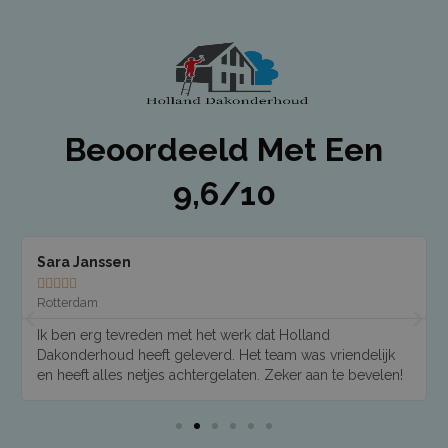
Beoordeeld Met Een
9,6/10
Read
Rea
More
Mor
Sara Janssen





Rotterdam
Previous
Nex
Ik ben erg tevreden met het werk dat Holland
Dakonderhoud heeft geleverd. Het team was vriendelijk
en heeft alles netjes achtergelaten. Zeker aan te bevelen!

--

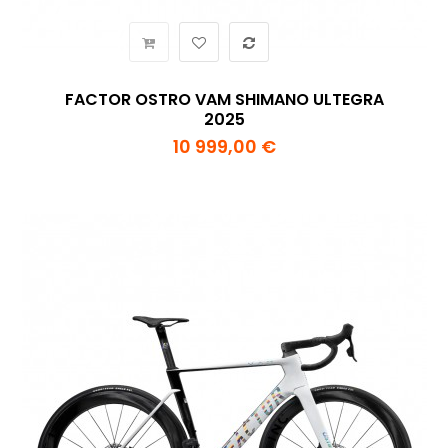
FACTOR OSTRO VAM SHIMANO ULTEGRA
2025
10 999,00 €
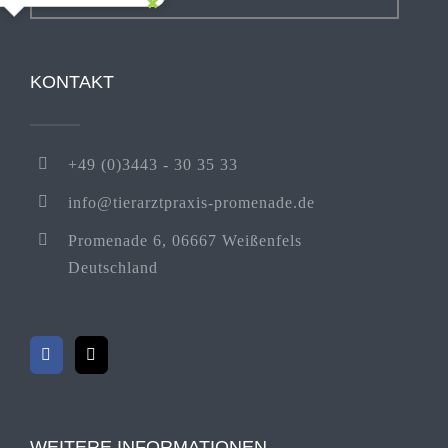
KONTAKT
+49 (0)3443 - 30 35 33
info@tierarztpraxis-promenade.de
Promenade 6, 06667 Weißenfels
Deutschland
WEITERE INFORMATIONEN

* * *

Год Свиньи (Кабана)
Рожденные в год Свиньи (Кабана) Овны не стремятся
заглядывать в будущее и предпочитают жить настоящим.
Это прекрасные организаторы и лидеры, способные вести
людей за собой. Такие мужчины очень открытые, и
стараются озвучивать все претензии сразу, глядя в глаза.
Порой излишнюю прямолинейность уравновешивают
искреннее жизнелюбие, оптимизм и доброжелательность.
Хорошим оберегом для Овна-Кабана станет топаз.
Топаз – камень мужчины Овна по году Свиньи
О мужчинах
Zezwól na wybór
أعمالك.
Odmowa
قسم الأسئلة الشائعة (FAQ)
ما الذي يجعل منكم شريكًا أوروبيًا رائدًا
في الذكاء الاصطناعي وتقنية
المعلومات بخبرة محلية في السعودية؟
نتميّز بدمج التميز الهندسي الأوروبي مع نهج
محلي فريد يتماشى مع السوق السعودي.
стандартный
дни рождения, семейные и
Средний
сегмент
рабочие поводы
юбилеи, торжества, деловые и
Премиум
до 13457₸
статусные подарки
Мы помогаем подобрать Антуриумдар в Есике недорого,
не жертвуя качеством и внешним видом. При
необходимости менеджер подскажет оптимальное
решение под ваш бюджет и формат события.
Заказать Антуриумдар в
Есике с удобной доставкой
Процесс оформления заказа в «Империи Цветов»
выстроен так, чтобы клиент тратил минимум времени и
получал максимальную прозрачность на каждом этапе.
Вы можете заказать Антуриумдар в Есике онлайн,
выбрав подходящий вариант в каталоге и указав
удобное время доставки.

## WORK ITEM
What is needed is a verbatim copy of every line in the records above from the one containing "выстроен так, чтобы" down to the one containing "удобное время доставки.", both included, and nothing more.

## RESPONSE FOR THIS EXERCISE
выстроен так, чтобы клиент тратил минимум времени и
получал максимальную прозрачность на каждом этапе.
Вы можете заказать Антуриумдар в Есике онлайн,
выбрав подходящий вариант в каталоге и указав
удобное время доставки.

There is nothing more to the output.